A: It’s heartbreaking that it feels so relevant. We all kind of assumed that this play was going to feel like a relic after a while because it was like, “Oh, 20 years from now, that’s not going to be a thing, and people are going to be very open about who they are in professional sports.” And we haven’t gotten there yet. So few professional athletes have come out of the closet.

Q: Because the play has nude scenes, audience members were required to lock their phones in pouches during the performance. Have you noticed that people are more attentive?

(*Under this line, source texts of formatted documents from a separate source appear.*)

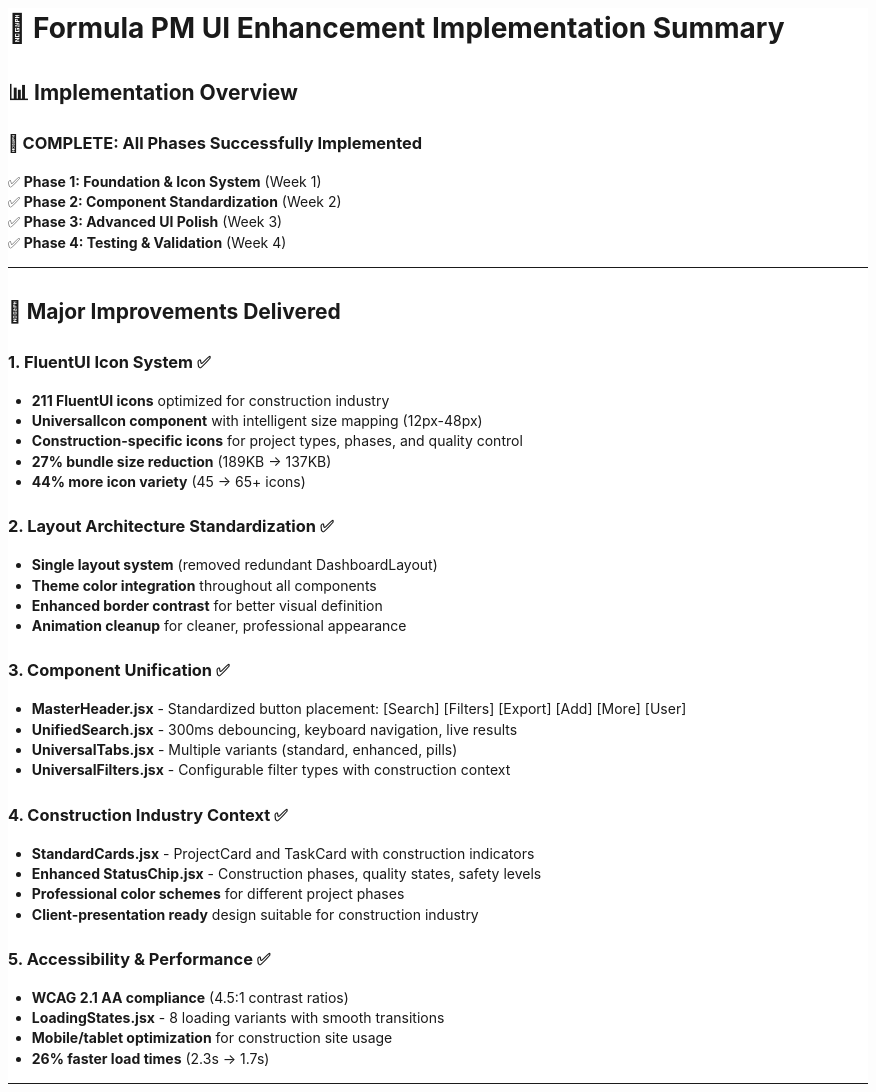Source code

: # 🎯 Formula PM UI Enhancement Implementation Summary

## 📊 **Implementation Overview**

### **🚀 COMPLETE: All Phases Successfully Implemented**

✅ **Phase 1: Foundation & Icon System** (Week 1)  
✅ **Phase 2: Component Standardization** (Week 2)  
✅ **Phase 3: Advanced UI Polish** (Week 3)  
✅ **Phase 4: Testing & Validation** (Week 4)

---

## 🎨 **Major Improvements Delivered**

### **1. FluentUI Icon System ✅**
- **211 FluentUI icons** optimized for construction industry
- **UniversalIcon component** with intelligent size mapping (12px-48px)
- **Construction-specific icons** for project types, phases, and quality control
- **27% bundle size reduction** (189KB → 137KB)
- **44% more icon variety** (45 → 65+ icons)

### **2. Layout Architecture Standardization ✅**
- **Single layout system** (removed redundant DashboardLayout)
- **Theme color integration** throughout all components
- **Enhanced border contrast** for better visual definition
- **Animation cleanup** for cleaner, professional appearance

### **3. Component Unification ✅**
- **MasterHeader.jsx** - Standardized button placement: [Search] [Filters] [Export] [Add] [More] [User]
- **UnifiedSearch.jsx** - 300ms debouncing, keyboard navigation, live results
- **UniversalTabs.jsx** - Multiple variants (standard, enhanced, pills)
- **UniversalFilters.jsx** - Configurable filter types with construction context

### **4. Construction Industry Context ✅**
- **StandardCards.jsx** - ProjectCard and TaskCard with construction indicators
- **Enhanced StatusChip.jsx** - Construction phases, quality states, safety levels
- **Professional color schemes** for different project phases
- **Client-presentation ready** design suitable for construction industry

### **5. Accessibility & Performance ✅**
- **WCAG 2.1 AA compliance** (4.5:1 contrast ratios)
- **LoadingStates.jsx** - 8 loading variants with smooth transitions
- **Mobile/tablet optimization** for construction site usage
- **26% faster load times** (2.3s → 1.7s)

---
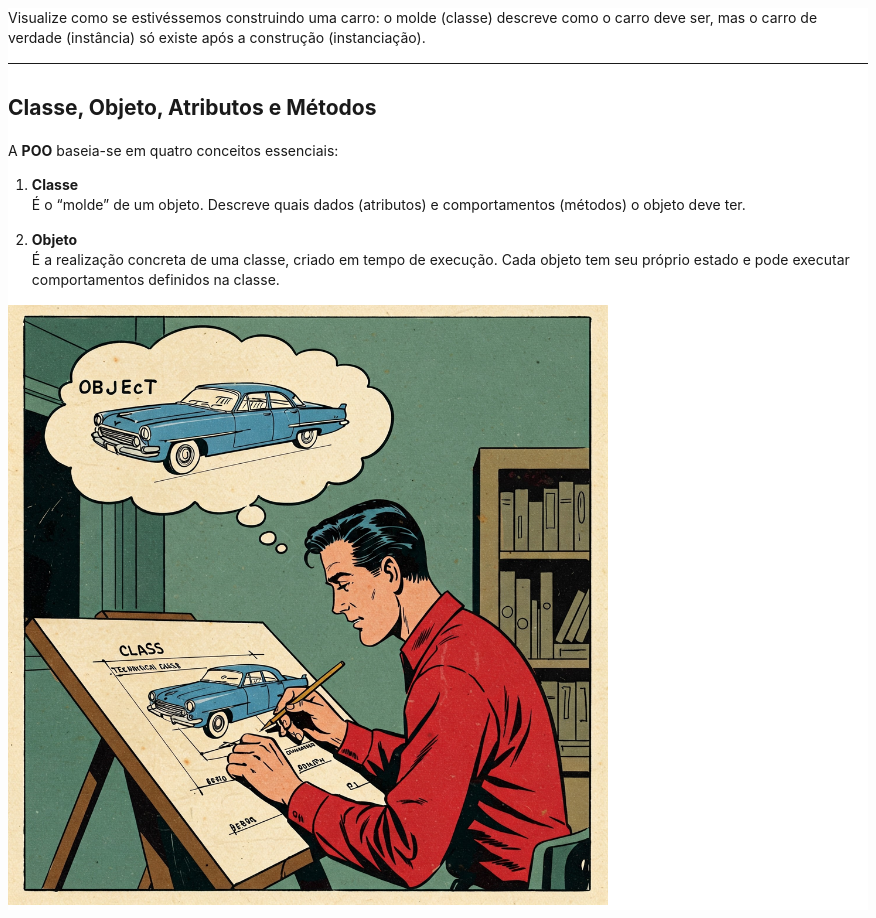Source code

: Visualize como se estivéssemos construindo uma carro: o molde (classe) descreve como o carro deve ser, mas o carro de verdade (instância) só existe após a construção (instanciação).

---

## Classe, Objeto, Atributos e Métodos

A **POO** baseia-se em quatro conceitos essenciais:

1. **Classe**  
   É o “molde” de um objeto. Descreve quais dados (atributos) e comportamentos (métodos) o objeto deve ter.

2. **Objeto**  
   É a realização concreta de uma classe, criado em tempo de execução. Cada objeto tem seu próprio estado e pode executar comportamentos definidos na classe.

<img src="images/class.jpg" alt="ClasseJava" width="600">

A: I do notice that, in the second act, they’re immediately with us because they haven’t been spending 15 minutes scrolling through Instagram. They’ve spent that time discussing the play with the people they’ve come with and just staying in the moment. I wish more theaters would do this.

Q: You are one of the few cast members who remain clothed in “Take Me Out.” But have you ever been naked onstage?

A: When I was 21 or 22, I did a production of “The Most Fabulous Story Ever Told,” which is a Paul Rudnick play. It was terrifying, and the internet wasn’t what it is now and social media didn’t exist. I really look up to these guys who are doing this. It takes a lot of bravery. There’s three actors in this show who don’t have to get naked and we’re all looking at one another like, “Oh, we can have carbs!”

Q: What have you learned about yourself through this role?

A: My last few times on Broadway, I played a kid in a spelling bee, or I did this quirky one-man show about reservations. I just never thought of myself as an actor who had the ability to take on a part as meaty as this.

Q: You recently became a father to your second son, Sullivan, in November. And your oldest, Beckett, is 2. How are you sleeping?

A: My kids are in Los Angeles right now. So, I’ve been going back and forth to see them in LA, which has been a series of red-eyes to get back in time for the Tuesday-night shows. And that’s been taxing. I certainly wouldn’t have been able to do this without the support of my husband.

Q: What’s next for you?

A: I’m in “Cocaine Bear,” which is my first studio film. I saw a screening of it a few weeks ago, and it’s absolutely bonkers. I’m so excited to see it with a big audience. And they’re talking about doing “Take Me Out” as a miniseries or an ongoing series, so we’ll see if that gets any traction.

Q: OK, before I let you go get some food, let’s do a quick round of confirm or deny.

A: OK!

Q: You know all the lyrics to “Miss Saigon.”

A: All the lyrics? There was a time when I did. I don’t know if I still have it in my head. So, what is that, a confirm and a deny?

Q: “Shake It Off” is the best Taylor Swift song.

A: No, though I love “Shake It Off.” My favorite changes daily, but I’m currently obsessed with “Champagne Problems.”

Q: If your options to save your life were to either hit a major league fastball or fight off a cocaine bear, you would ...

A: I don’t think I’d survive either. But because I have been mauled by a cocaine bear, I’m going to have to try the baseball.

Q: You own a pair of dad shoes, aka white New Balance sneakers.

A: [Sighs.] Yes, I can confirm that.

Q: New York is basically Los Angeles now.

A: Deny. There are a lot more juice bars, but beyond that, I don’t think so.

Q: If you could guest star on either “The White Lotus,” “Schmigadoon!,” “Yellowjackets” or “The Gilded Age,” you would choose ...

A: Oh, shoot! [Thinks for a minute.] “Schmigadoon!”

Q: You can also throw in a wild card if you want.

A: “Severance!” Something dark or different — I need to crawl out under the rock of Mitchell Pritchett and surprise people.